- _WRITTEN REQUEST_
Write the next part of the St. Patrick's Day blog post on Irish pop-culture stereotypes, picking up right after its final sentence.

Wednesday, March 15, 2006

Welcome to Shamrock

In honour of St. Patrick's Day, I offer a tribute to a few of my favourite Irish pop-cultural stereotypes. Evergreens, if you will...
The Shamrock Shake
The immortal mint-flavoured shake from McDonald's, traditionally available in the weeks leading up to St. Patrick's Day, then gone like Brigadoon. No longer widely available - not sure if you can get them in Canada, but they are ostensibly for sale in some parts of suburban Chicago, probably in areas where stereotypical Irish cops straight out of The Untouchables live. Can you imagine telling Captain O'Malley's little daughter Kathleen she can't have a Shamrock shake?

Click here and here to see some McDonald's commercials from the 70's touting the Shamrock Shake - I think the corporation must have hired Irish historians to make sure the subtle nuances of Celtic culture were faithfully rendered in these ads.

Starbucks offers an upscale, modern equivalent to the Shamrock Shake, by the way:

Irish Spring

For that top-of-the-morning freshness, indeed. Irish Spring got out of the anti-perspirant business to concentrate on the soap business. Irish men used to slice into bars of Irish Spring soap with their jacknives in a bizarre Hibernian mating ritual intended to prove their manliness to comely Irish lasses, according to their TV commercials. There are at least five varieties of Irish Spring soap on the market now, including a Vitamin version (not to be taken orally).

Here are some Frequently Asked Questions about Irish Spring. The second most frequently asked question: "What is soap?"

Lucky Charms

Lucky the Leprechaun is a crazy Irish cherub who's been the personification of a heroic dose of glucose for thirty years. His perpetual routine is to protect a bowl of multi-coloured marshmallows from kids who seem to succeed every thirty seconds or so. Did you know the marshmallow things that constitute Lucky Charms are called Marbits? General Mills have actually phased out and replaced most of the "magically delicious" Marbits I remember from my childhood; the blue diamonds and yellow moons are long gone - only the pink hearts have lasted the entire lifespan of the product line.

- _DATA LISTING_
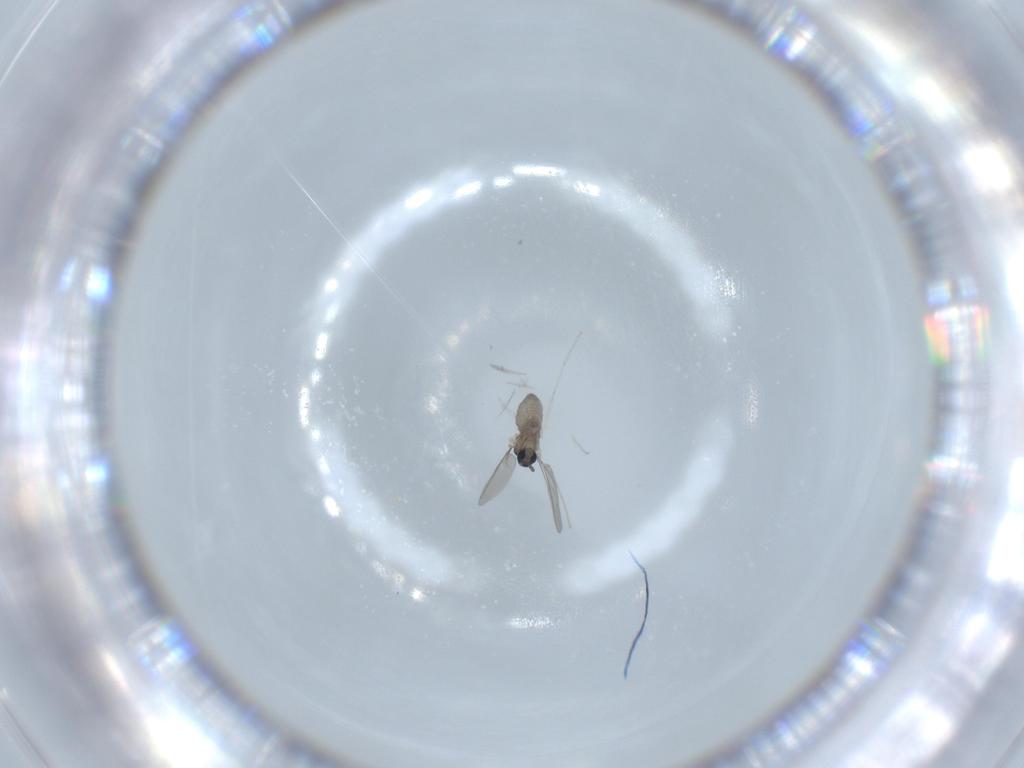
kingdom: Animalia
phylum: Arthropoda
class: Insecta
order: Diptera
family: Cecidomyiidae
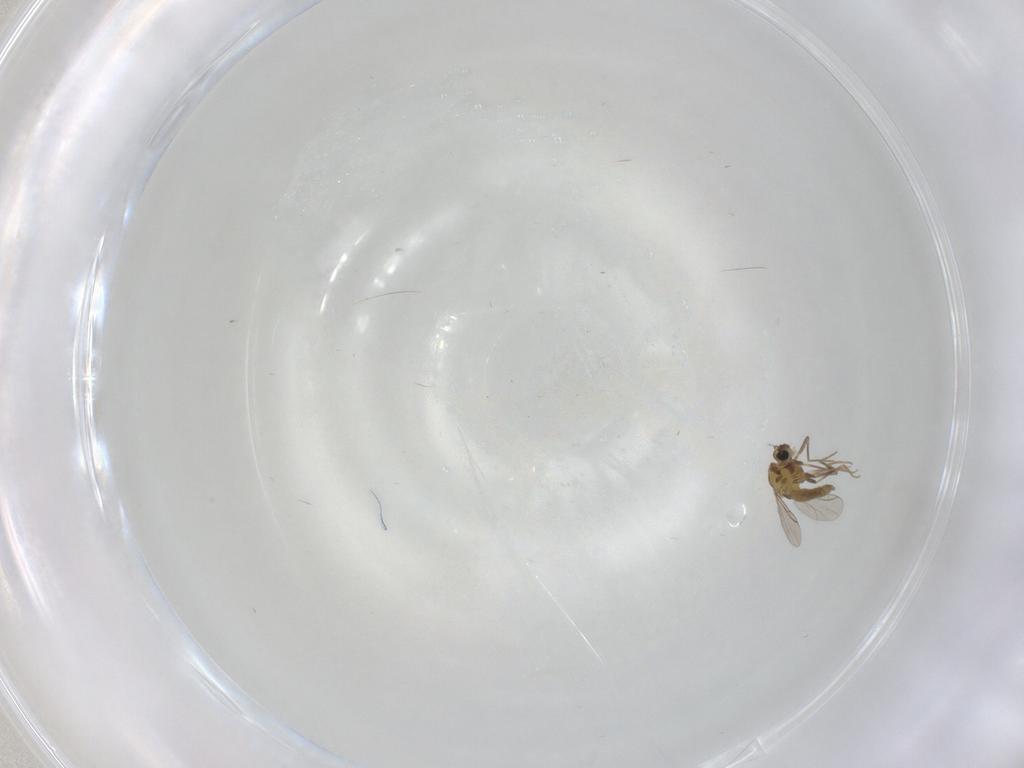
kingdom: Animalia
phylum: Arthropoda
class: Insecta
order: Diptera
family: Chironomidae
--
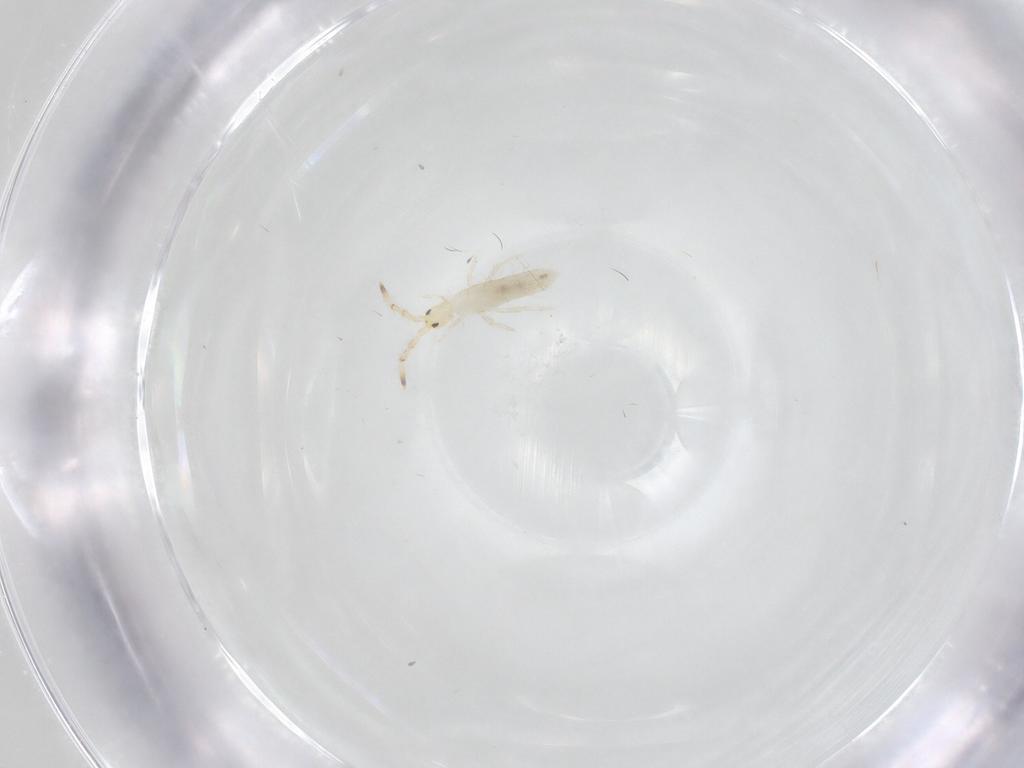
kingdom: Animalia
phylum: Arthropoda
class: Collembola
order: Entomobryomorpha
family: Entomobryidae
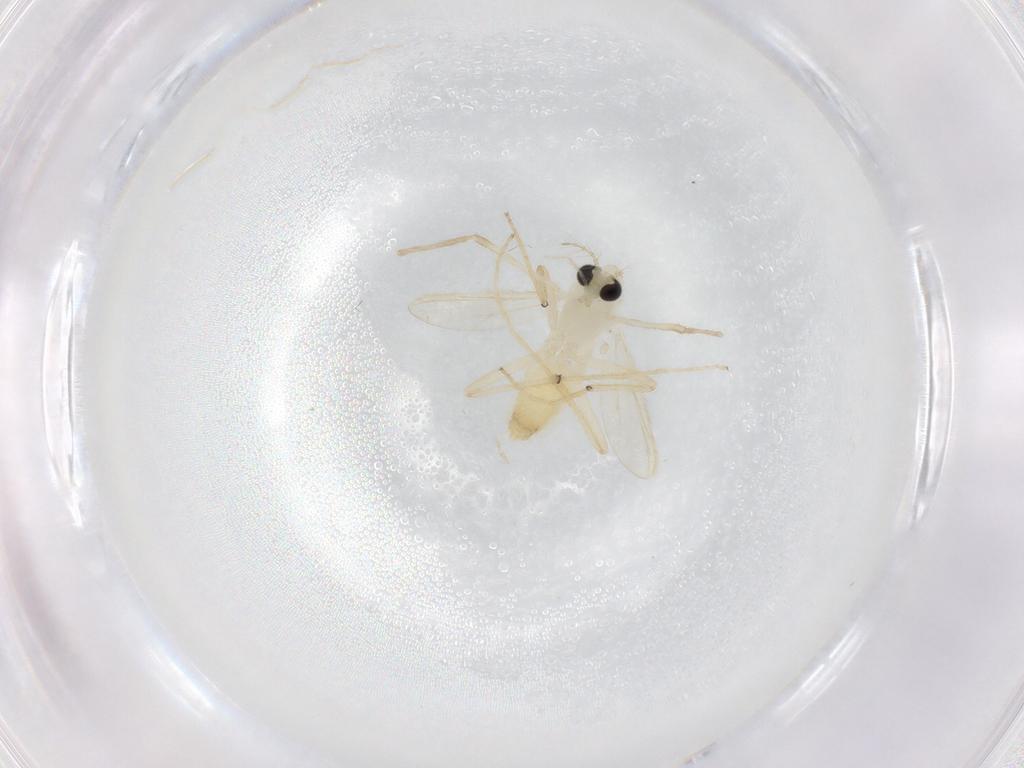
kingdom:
* * *
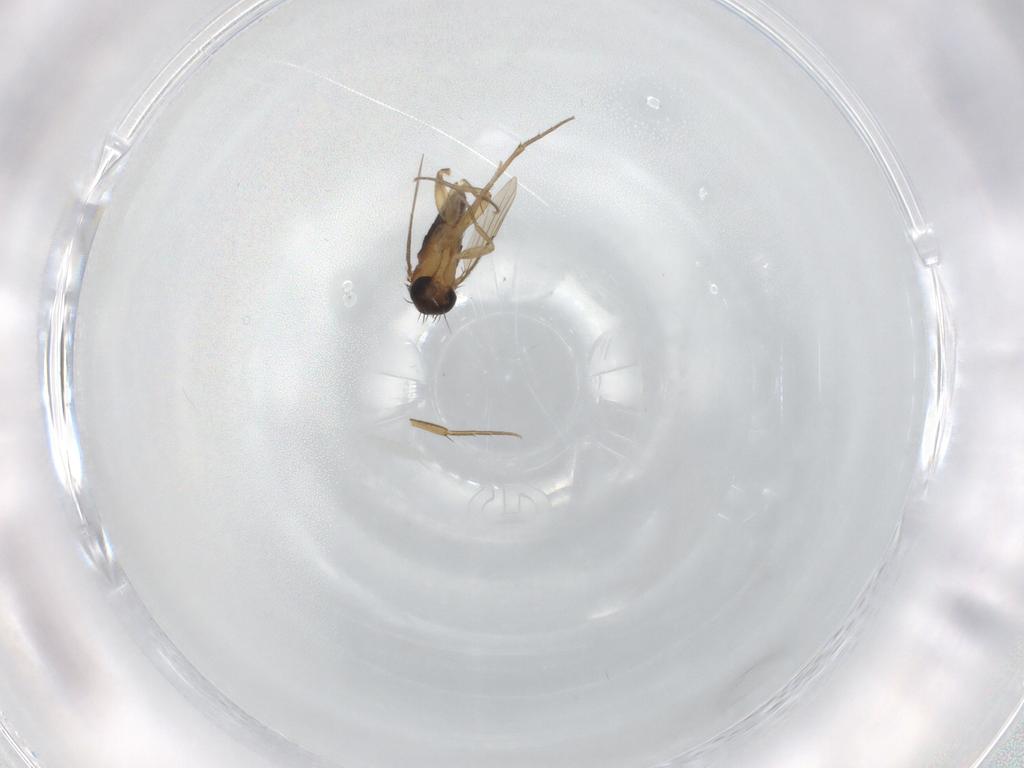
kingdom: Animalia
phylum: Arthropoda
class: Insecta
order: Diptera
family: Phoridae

- _RESPONSE_
Lucky Charms were only available for a brief time in Ireland, and only relatively recently. Not sure why they didn't become popular there.

The Notre Dame Fighting Irish mascot

Known at ND simply as The Leprechaun, this mascot means business, and business is mean. His dukes are up and his feet seem to be playing defense. This stereotype replaced the team's previous mascot, an Irish terrier, in 1965. There are actually live tryouts at Notre Dame every year as to who gets to be the mascot for the season, and the lucky charmer gets to dance a jig up and down the side of the field in full buckle-shoed leprechaunery; not sure if he gets a security escort to take him to and from the stadiums on a weekly basis in case he winds up serving as the Punch-Bag of Notre Dame.

The Leprechaun series

An implausibly popular series of horror movies starring Warwick Davis as the pint-sized green-skinned serial killer with the immortal catchphrase: "I want me gold!". They made 4 of these films (including one where he somehow got into space and killed astronauts) before the 2000 film Leprechaun In The Hood (co-starring Ice T and Coolio); this mix of hip-hop and horror became an out-of-left-field hit (relatively speaking) and spawned an anomaly - a sequel to a sequel (Leprechaun: Back 2 Tha Hood)!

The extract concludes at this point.